Abstract # 4389 Poster # 133:

Scheduled for Friday, June 22, 2012 07:00 PM-09:00 PM: Session 22 (Gardenia) Poster Presentation


M. J. Jorgensen1, L. L. Rudel1, K. Kavanagh1, A. J. Jasinska2, N. B. Freimer2, J. D. Jentsch2, L. A. Fairbanks2, M. T. Fallon3 and J. R. Kaplan1
1Wake Forest School of Medicine, Department of Pathology/Comparative Medicine, Medical Center Blvd., Winston-Salem, NC 27157-1040, USA, 2University of California, Los Angeles, 3Atlanta VA Medical Center
     The Vervet Research Colony (VRC) is a multi-generational, pedigreed and genotyped colony of Caribbean-origin vervets/African green monkeys (Chlorocebus aethiops sabaeus), originally founded in 1975. The current population contains 450 US-born animals (0-26 years old) descended from 57 founders. The VRC is funded by NIH and the VA to maintain a pathogen-defined pedigree, enabling NIH-supported researchers to engage in longitudinal or short-term phenotypic investigations using the pedigree under controlled environmental and genetic conditions, and to conduct linkage and association studies in relation to a wide range of biomedically relevant traits.
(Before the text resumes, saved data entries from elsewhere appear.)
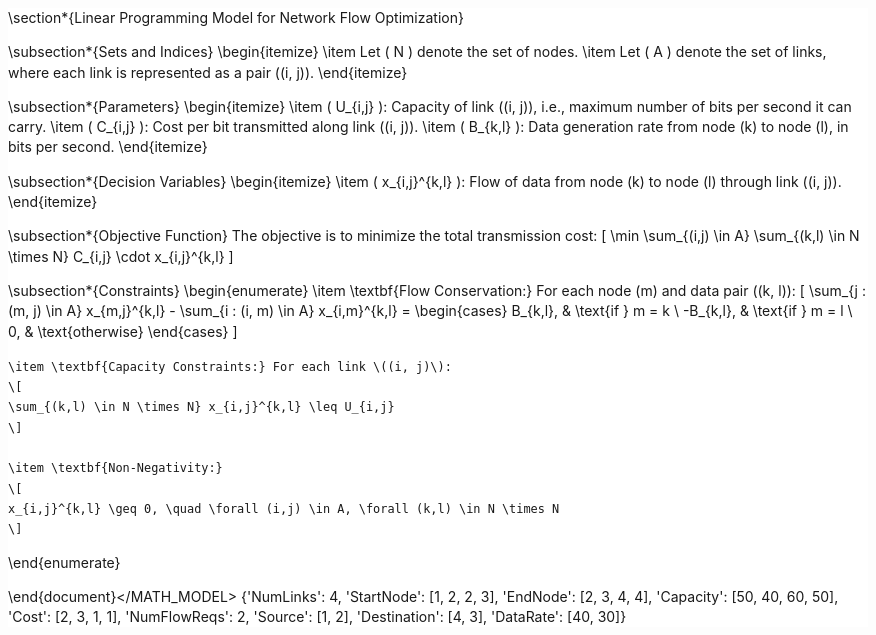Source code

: \section*{Linear Programming Model for Network Flow Optimization}

\subsection*{Sets and Indices}
\begin{itemize}
    \item Let \( N \) denote the set of nodes.
    \item Let \( A \) denote the set of links, where each link is represented as a pair \((i, j)\).
\end{itemize}

\subsection*{Parameters}
\begin{itemize}
    \item \( U_{i,j} \): Capacity of link \((i, j)\), i.e., maximum number of bits per second it can carry.
    \item \( C_{i,j} \): Cost per bit transmitted along link \((i, j)\).
    \item \( B_{k,l} \): Data generation rate from node \(k\) to node \(l\), in bits per second.
\end{itemize}

\subsection*{Decision Variables}
\begin{itemize}
    \item \( x_{i,j}^{k,l} \): Flow of data from node \(k\) to node \(l\) through link \((i, j)\).
\end{itemize}

\subsection*{Objective Function}
The objective is to minimize the total transmission cost:
\[
\min \sum_{(i,j) \in A} \sum_{(k,l) \in N \times N} C_{i,j} \cdot x_{i,j}^{k,l}
\]

\subsection*{Constraints}
\begin{enumerate}
    \item \textbf{Flow Conservation:} For each node \(m\) and data pair \((k, l)\):
    \[
    \sum_{j : (m, j) \in A} x_{m,j}^{k,l} - \sum_{i : (i, m) \in A} x_{i,m}^{k,l} =
    \begin{cases} 
    B_{k,l}, & \text{if } m = k \\
    -B_{k,l}, & \text{if } m = l \\
    0, & \text{otherwise}
    \end{cases}
    \]
    
    \item \textbf{Capacity Constraints:} For each link \((i, j)\):
    \[
    \sum_{(k,l) \in N \times N} x_{i,j}^{k,l} \leq U_{i,j}
    \]
    
    \item \textbf{Non-Negativity:} 
    \[
    x_{i,j}^{k,l} \geq 0, \quad \forall (i,j) \in A, \forall (k,l) \in N \times N
    \]
\end{enumerate}

\end{document}</MATH_MODEL>
<DATA>
{'NumLinks': 4, 'StartNode': [1, 2, 2, 3], 'EndNode': [2, 3, 4, 4], 'Capacity': [50, 40, 60, 50], 'Cost': [2, 3, 1, 1], 'NumFlowReqs': 2, 'Source': [1, 2], 'Destination': [4, 3], 'DataRate': [40, 30]}</DATA>
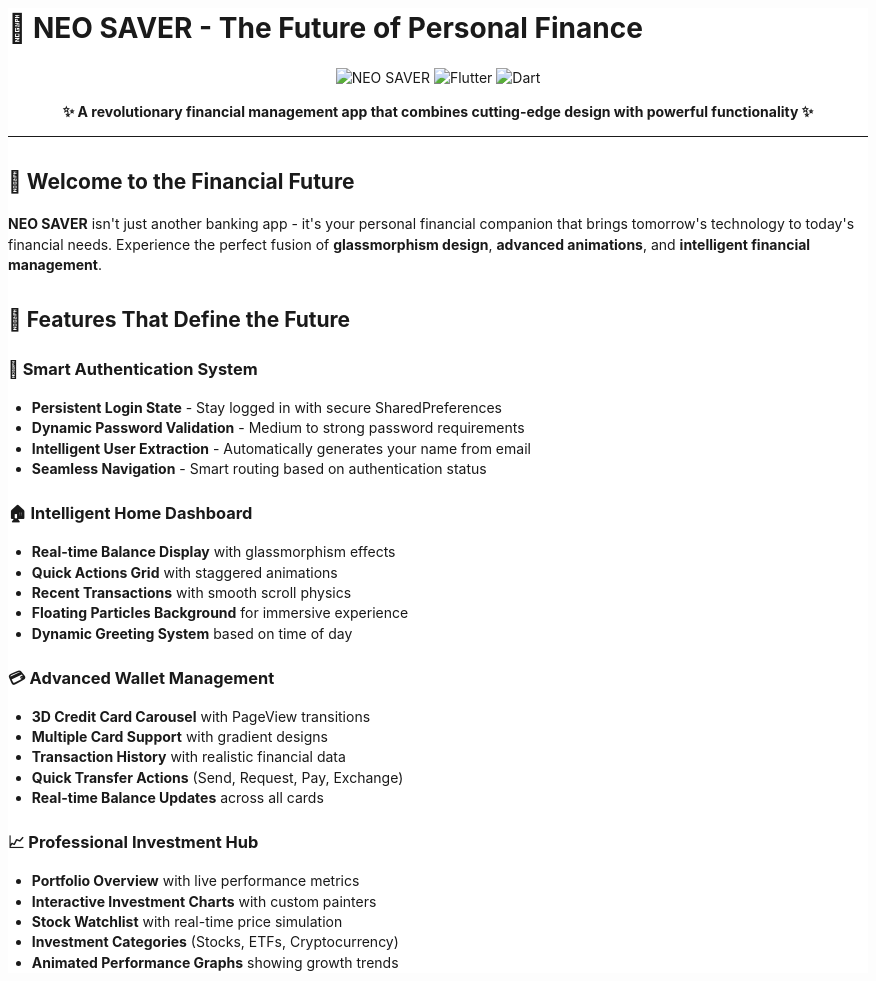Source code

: # 🌟 NEO SAVER - The Future of Personal Finance

<div align="center">

![NEO SAVER](https://img.shields.io/badge/NEO%20SAVER-Financial%20Revolution-6C63FF?style=for-the-badge&logo=wallet&logoColor=white)
![Flutter](https://img.shields.io/badge/Flutter-02569B?style=for-the-badge&logo=flutter&logoColor=white)
![Dart](https://img.shields.io/badge/Dart-0175C2?style=for-the-badge&logo=dart&logoColor=white)

**✨ A revolutionary financial management app that combines cutting-edge design with powerful functionality ✨**

</div>

---

## 🚀 Welcome to the Financial Future

**NEO SAVER** isn't just another banking app - it's your personal financial companion that brings tomorrow's technology to today's financial needs. Experience the perfect fusion of **glassmorphism design**, **advanced animations**, and **intelligent financial management**.

## 🎯 Features That Define the Future

### 🔐 **Smart Authentication System**
- **Persistent Login State** - Stay logged in with secure SharedPreferences
- **Dynamic Password Validation** - Medium to strong password requirements
- **Intelligent User Extraction** - Automatically generates your name from email
- **Seamless Navigation** - Smart routing based on authentication status

### 🏠 **Intelligent Home Dashboard**
- **Real-time Balance Display** with glassmorphism effects
- **Quick Actions Grid** with staggered animations
- **Recent Transactions** with smooth scroll physics
- **Floating Particles Background** for immersive experience
- **Dynamic Greeting System** based on time of day

### 💳 **Advanced Wallet Management**
- **3D Credit Card Carousel** with PageView transitions
- **Multiple Card Support** with gradient designs
- **Transaction History** with realistic financial data
- **Quick Transfer Actions** (Send, Request, Pay, Exchange)
- **Real-time Balance Updates** across all cards

### 📈 **Professional Investment Hub**
- **Portfolio Overview** with live performance metrics
- **Interactive Investment Charts** with custom painters
- **Stock Watchlist** with real-time price simulation
- **Investment Categories** (Stocks, ETFs, Cryptocurrency)
- **Animated Performance Graphs** showing growth trends
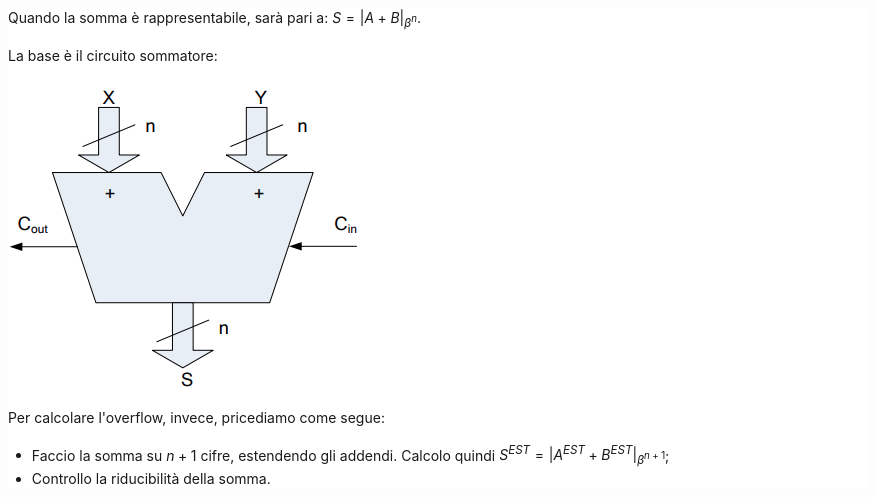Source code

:Quando la somma è rappresentabile, sarà pari a:
$S = |A+B|_{\beta^n}$.

La base è il circuito sommatore:

![](img/57.png)

Per calcolare l'overflow, invece, pricediamo come segue:
- Faccio la somma su $n+1$ cifre, estendendo gli addendi. Calcolo quindi $S^{EST} = |A^{EST}+B^{EST}|_{\beta^{n+1}}$;
- Controllo la riducibilità della somma.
Animals are available for purchase or on-site utilization. An extensive data, sample and tissue repository is also available. Data include demographic, weight, morphometric, lipid, cardiometabolic, CBC, blood chemistry, vitamin D, hair cortisol, whole body CT, brain MRI, and behavioral measures. Archived samples include plasma, serum, DNA, RNA, and fibroblastic cultures. Tissue archives include fixed and frozen samples from over 20 different organs from experimental and diagnostic necropsies. Genomic resources include pedigree, genotype, transcriptome, and microbiome data. In addition, whole genome sequencing of 723 individuals from animals with associated phenotypic data and/or tissue samples is currently underway. Recent publications from the VRC include studies of diet, environmental stress and/or genetic influences on diabetes, brain morphology, stress reactivity, early development, aging and behavioral traits related to vulnerability for psychopathology. Supported by NIH grant (RR019963/OD010965), WFSM, UCLA and DVA.